*** Exercise data ***
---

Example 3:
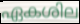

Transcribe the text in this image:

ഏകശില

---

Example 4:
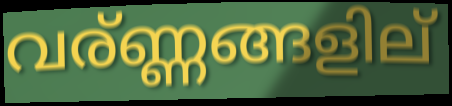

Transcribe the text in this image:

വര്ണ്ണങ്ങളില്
***
**Brief:**
Omitting all pictures, set the listing down exactly.

**Response for this exercise:**
---

Example 3:

Transcribe the text in this image:

ഏകശില

---

Example 4:

Transcribe the text in this image:

വര്ണ്ണങ്ങളില്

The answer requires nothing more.